Пиркс забеспокоился не сразу. Сначала он подсчитал свои грехи. Мышь, которую посадили в ракету Остенса, — нет, это было давно. Кроме того, мышь была маленькая, и вообще здесь не о чем говорить. Потом история с будильником, который сам включал ток в сетку кровати Мебиуса. Но это, конечно, тоже ерунда. В двадцать два года проделывают и не такое, а Шеф — человек снисходительный. До определенных границ.

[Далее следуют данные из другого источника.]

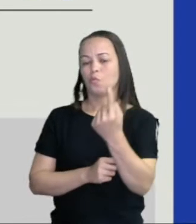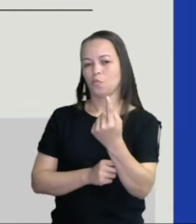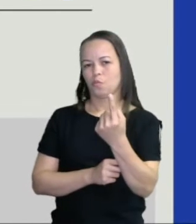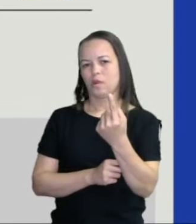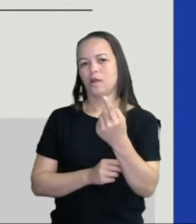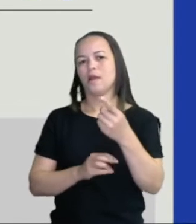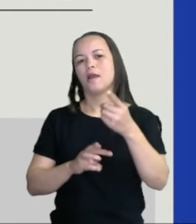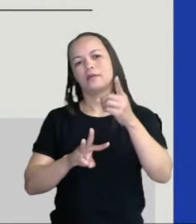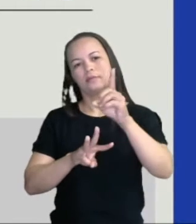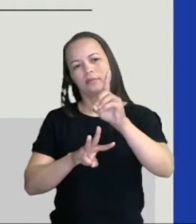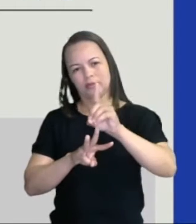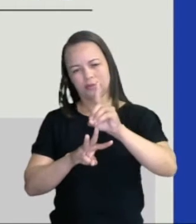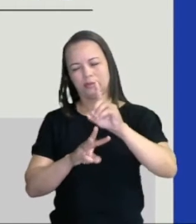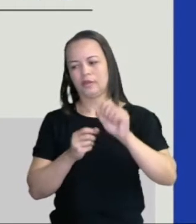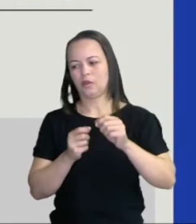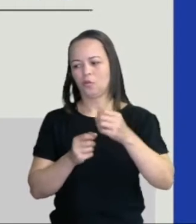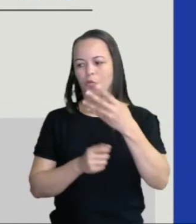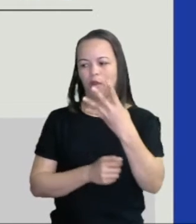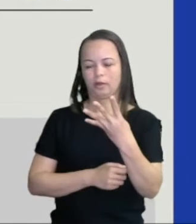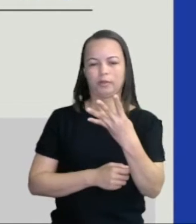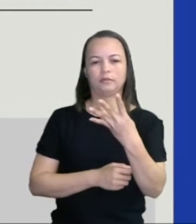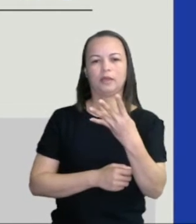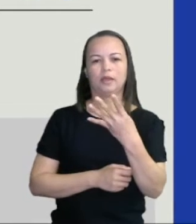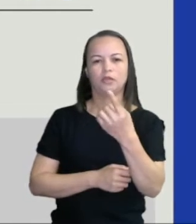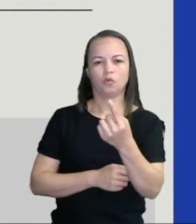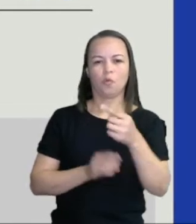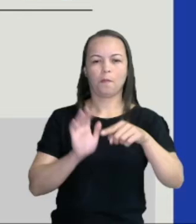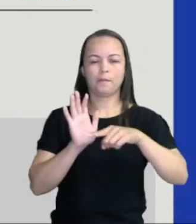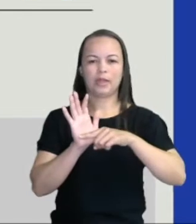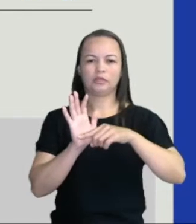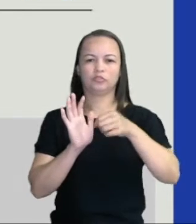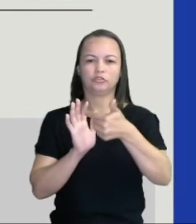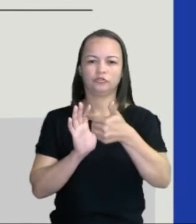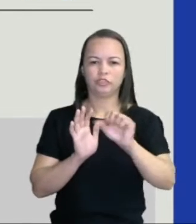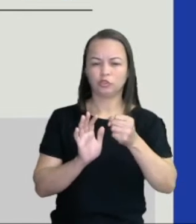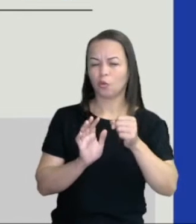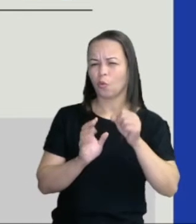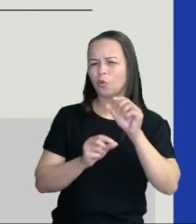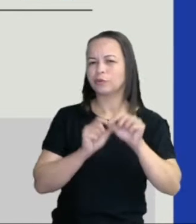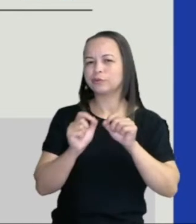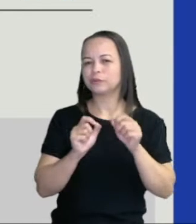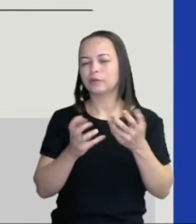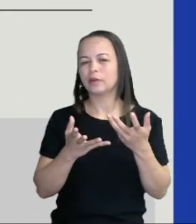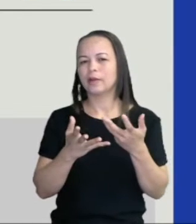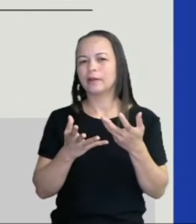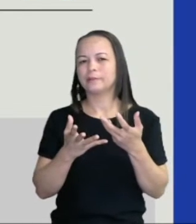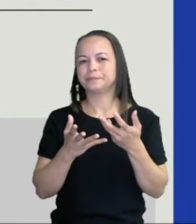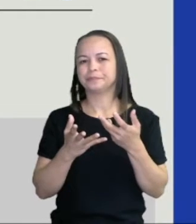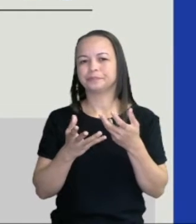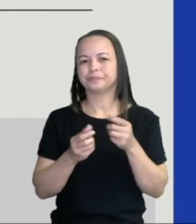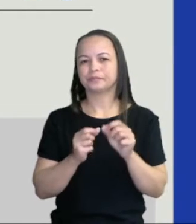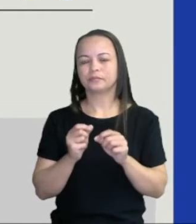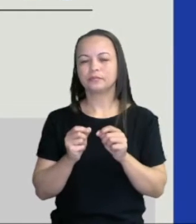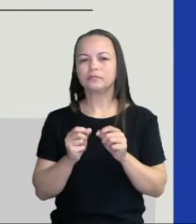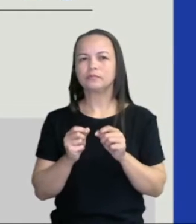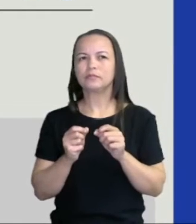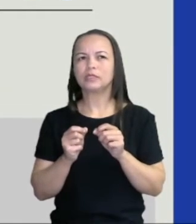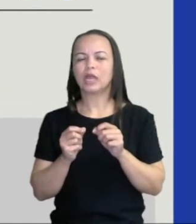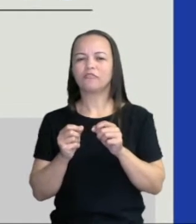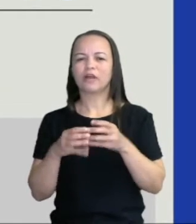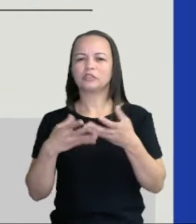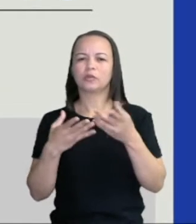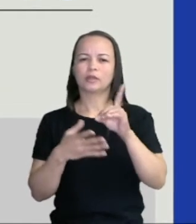dezena. Então, 41 menos 28, trago lá, faço a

Неужели он узнал о привидении? Привидение было собственной оригинальной идеей Пиркса. Коллеги ему, естественно, помогли: в конце концов есть же у него приятели. А Барна следовало проучить. Операция «привидение» разыгрывалась, как по нотам. Пороховая дорожка начиналась в коридоре, сквозь щель под дверью проникала в комнату, трижды обходила вокруг нее и заканчивалась под столом. Возможно, правда, пороха насыпали слишком много. Барн был уже «обработан»: целую неделю по вечерам ни о чем ином не говорили, только о привидениях. Пиркс, будучи человеком опытным, разделил роли: часть парней рассказывала страшные истории, а другая разыгрывала скептиков, чтобы Барн не разобрался в подвохе. Барн не принимал участия в этих метафизических беседах, — только иногда посмеивался над наиболее пылкими приверженцами «того света». Да, но нужно было его видеть, когда в двенадцать ночи он вылетел из своей спальни, ревя, как буйвол, за которым гонится тигр. Огонь проник сквозь щель под дверью, трижды обежал комнату, и, наконец, под столом раздался такой сильный взрыв, что разлетелись книги. Все же Пиркс перестарался — начался небольшой пожар. Пара ведер воды ликвидировала огонь, но остались выжженная дыра и запах гари. Таким образом, операция не достигла желанной цели: Барн в привидения, увы, не поверил. Похоже на то, что речь пойдет об этой проделке.